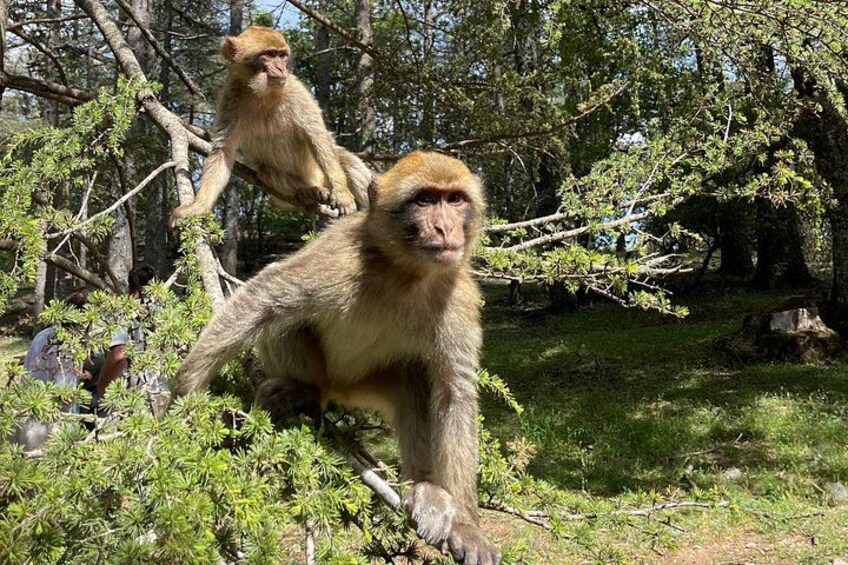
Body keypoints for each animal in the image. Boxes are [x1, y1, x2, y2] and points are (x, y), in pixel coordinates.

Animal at [170, 26, 373, 225]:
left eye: (282, 56)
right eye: (268, 54)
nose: (281, 68)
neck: (263, 93)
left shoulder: (297, 92)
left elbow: (317, 137)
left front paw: (343, 194)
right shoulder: (231, 98)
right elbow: (222, 151)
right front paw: (197, 206)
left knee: (345, 159)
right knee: (267, 171)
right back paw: (310, 193)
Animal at [171, 152, 500, 565]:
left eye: (455, 200)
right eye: (425, 200)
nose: (444, 228)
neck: (407, 274)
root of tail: (339, 389)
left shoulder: (458, 297)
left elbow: (454, 396)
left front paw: (468, 525)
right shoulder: (342, 258)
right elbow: (268, 292)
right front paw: (180, 397)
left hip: (371, 384)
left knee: (413, 381)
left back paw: (425, 487)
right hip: (329, 372)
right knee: (287, 319)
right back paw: (304, 392)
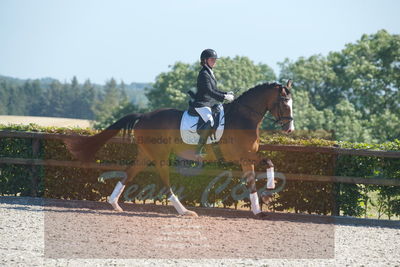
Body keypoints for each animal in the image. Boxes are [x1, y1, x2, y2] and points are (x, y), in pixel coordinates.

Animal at [65, 80, 294, 219]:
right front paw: (264, 199)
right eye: (284, 102)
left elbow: (260, 173)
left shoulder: (248, 157)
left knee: (129, 173)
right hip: (160, 155)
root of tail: (144, 116)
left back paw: (114, 203)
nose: (289, 129)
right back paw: (183, 211)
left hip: (145, 154)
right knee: (165, 182)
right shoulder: (244, 156)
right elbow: (260, 171)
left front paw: (262, 202)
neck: (244, 117)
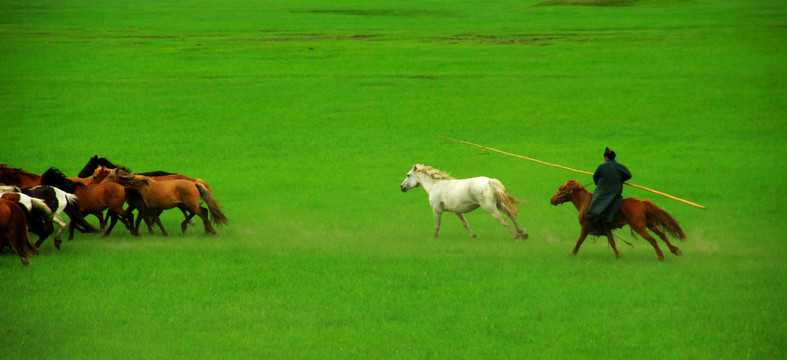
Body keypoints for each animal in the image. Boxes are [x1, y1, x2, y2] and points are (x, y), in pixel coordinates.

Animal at [400, 165, 528, 240]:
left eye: (408, 175)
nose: (402, 187)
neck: (435, 186)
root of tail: (489, 181)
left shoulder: (436, 210)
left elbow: (437, 225)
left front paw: (434, 238)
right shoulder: (457, 211)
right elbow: (465, 224)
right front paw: (474, 235)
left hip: (490, 208)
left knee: (504, 220)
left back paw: (516, 236)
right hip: (500, 205)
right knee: (511, 216)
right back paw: (523, 234)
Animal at [552, 180, 688, 262]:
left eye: (561, 188)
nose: (551, 199)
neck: (586, 203)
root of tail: (641, 203)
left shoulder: (586, 227)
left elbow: (579, 241)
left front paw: (572, 253)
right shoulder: (606, 228)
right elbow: (612, 242)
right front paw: (618, 256)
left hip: (639, 227)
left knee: (653, 240)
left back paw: (661, 257)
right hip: (650, 224)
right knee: (662, 235)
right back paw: (675, 250)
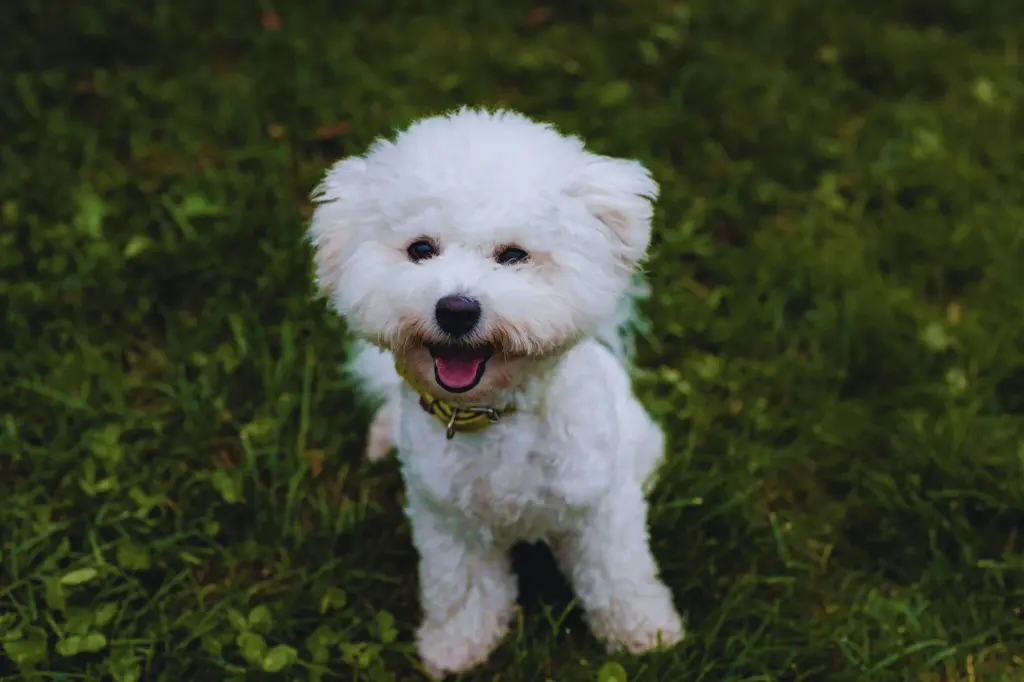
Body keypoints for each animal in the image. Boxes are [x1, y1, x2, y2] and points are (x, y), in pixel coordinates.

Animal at [307, 107, 684, 675]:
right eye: (421, 249)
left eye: (513, 255)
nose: (456, 310)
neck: (492, 413)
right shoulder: (448, 524)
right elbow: (462, 589)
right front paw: (456, 647)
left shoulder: (601, 511)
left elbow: (619, 577)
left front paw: (645, 633)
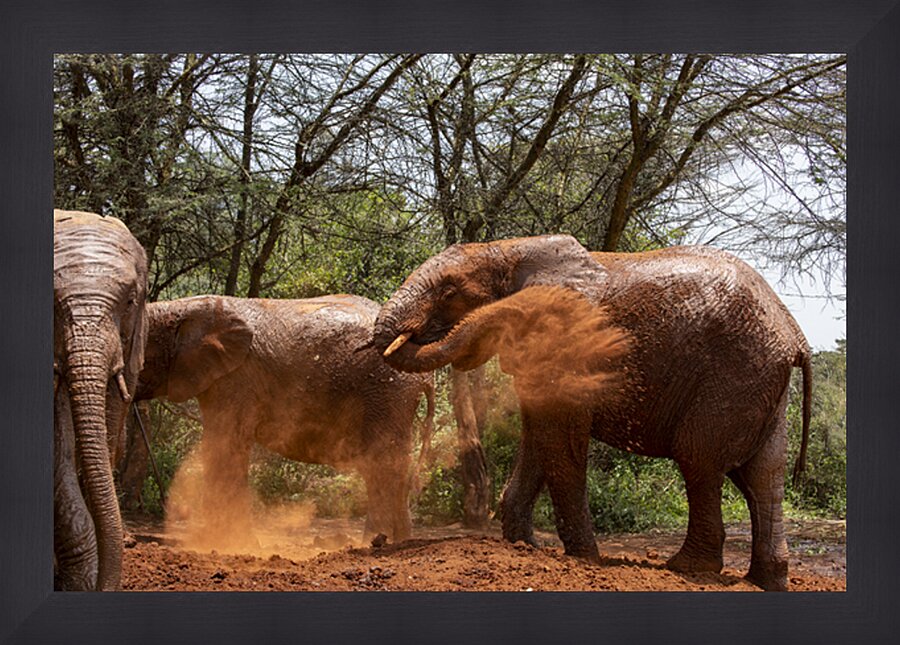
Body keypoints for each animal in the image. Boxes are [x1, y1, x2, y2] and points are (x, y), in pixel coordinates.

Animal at [135, 294, 434, 544]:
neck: (186, 307)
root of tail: (425, 377)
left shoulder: (235, 379)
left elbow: (226, 446)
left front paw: (229, 545)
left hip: (385, 392)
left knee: (382, 467)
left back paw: (374, 542)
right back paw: (398, 542)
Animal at [373, 234, 811, 591]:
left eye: (449, 291)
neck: (509, 248)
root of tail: (796, 336)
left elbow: (559, 439)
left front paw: (585, 558)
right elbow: (538, 436)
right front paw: (523, 546)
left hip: (733, 375)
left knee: (699, 459)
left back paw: (686, 569)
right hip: (761, 384)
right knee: (763, 476)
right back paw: (765, 581)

### Required work
Copy the records above exactly, omitting every picture.

### Solved exercise
Body keypoints for each animal in the image. Boxes are [x1, y1, x2, y2] and points are (x, y), in pixel coordinates.

Animal at [170, 26, 373, 225]:
left eye: (282, 56)
right eye: (268, 54)
nose: (281, 68)
neck: (263, 93)
left shoulder: (297, 92)
left elbow: (317, 137)
left front paw: (343, 194)
right shoulder: (231, 98)
right elbow: (222, 151)
right front paw: (197, 206)
left knee: (345, 159)
right knee: (267, 171)
right back paw: (310, 193)
Animal at [171, 152, 500, 565]:
left eye: (455, 200)
right eye: (425, 200)
nose: (444, 228)
neck: (407, 274)
root of tail: (339, 389)
left shoulder: (458, 297)
left elbow: (454, 396)
left front paw: (468, 525)
right shoulder: (342, 258)
right elbow: (268, 292)
right front paw: (180, 397)
left hip: (371, 384)
left knee: (413, 381)
left back paw: (425, 487)
right hip: (329, 372)
right knee: (287, 319)
right back paw: (304, 392)
Body keypoints for each animal in the image. Boxes are [x1, y1, x2, y2] and points are (x, y), in pixel coordinates.

Animal at [65, 80, 294, 219]:
right front paw: (264, 199)
right eye: (284, 102)
left elbow: (260, 173)
left shoulder: (248, 157)
left knee: (129, 173)
right hip: (160, 155)
root of tail: (144, 116)
left back paw: (114, 203)
nose: (289, 129)
right back paw: (183, 211)
left hip: (145, 154)
right knee: (165, 182)
right shoulder: (244, 156)
right elbow: (260, 171)
left front paw: (262, 202)
neck: (244, 117)
Body keypoints for each animal in the image. Boxes are [x1, y1, x2, y2] and points are (x, y), in pixel coordinates.

Animal at [400, 165, 528, 240]:
left eye: (408, 175)
nose: (402, 187)
neck: (435, 186)
root of tail: (489, 181)
left shoulder: (436, 210)
left elbow: (437, 225)
left front paw: (434, 238)
right shoulder: (457, 211)
right elbow: (465, 224)
right front paw: (474, 235)
left hip: (490, 208)
left knee: (504, 220)
left back paw: (516, 236)
right hip: (500, 205)
right knee: (511, 216)
right back paw: (523, 234)
Animal at [552, 180, 688, 262]:
left eye: (561, 188)
nose: (551, 199)
neck: (586, 203)
root of tail: (641, 203)
left shoulder: (586, 227)
left elbow: (579, 241)
left front paw: (572, 253)
right shoulder: (606, 228)
right elbow: (612, 242)
right front paw: (618, 256)
left hip: (639, 227)
left knee: (653, 240)
left back paw: (661, 257)
right hip: (650, 224)
right knee: (662, 235)
right back paw: (675, 250)
Body keypoints for each animal in the image. Boxes are [x1, y1, x2, y2] and points are (x, y), in pixel coordinates.

Animal at [307, 107, 684, 675]:
right eye: (421, 249)
left eye: (513, 255)
nose: (456, 310)
neck: (492, 413)
right shoulder: (448, 524)
right elbow: (462, 589)
right front paw: (456, 647)
left shoulder: (601, 511)
left elbow: (619, 577)
left front paw: (645, 633)
Body keypoints for each animal in the image. Boxes are [x1, y1, x2, y2] and points are (x, y), in pixel coordinates.

Animal at [135, 294, 434, 544]:
neck: (186, 307)
root of tail: (425, 377)
left shoulder: (235, 379)
left elbow: (226, 446)
left front paw: (229, 545)
left hip: (385, 392)
left knee: (382, 467)
left back paw: (374, 542)
right back paw: (398, 542)
Animal at [373, 234, 811, 591]:
left eye: (449, 291)
neck: (509, 248)
root of tail: (796, 336)
left elbow: (559, 439)
left front paw: (585, 558)
right elbow: (538, 436)
right front paw: (523, 546)
left hip: (733, 375)
left knee: (699, 459)
left back paw: (686, 569)
right hip: (761, 384)
right knee: (763, 476)
right back paw: (765, 581)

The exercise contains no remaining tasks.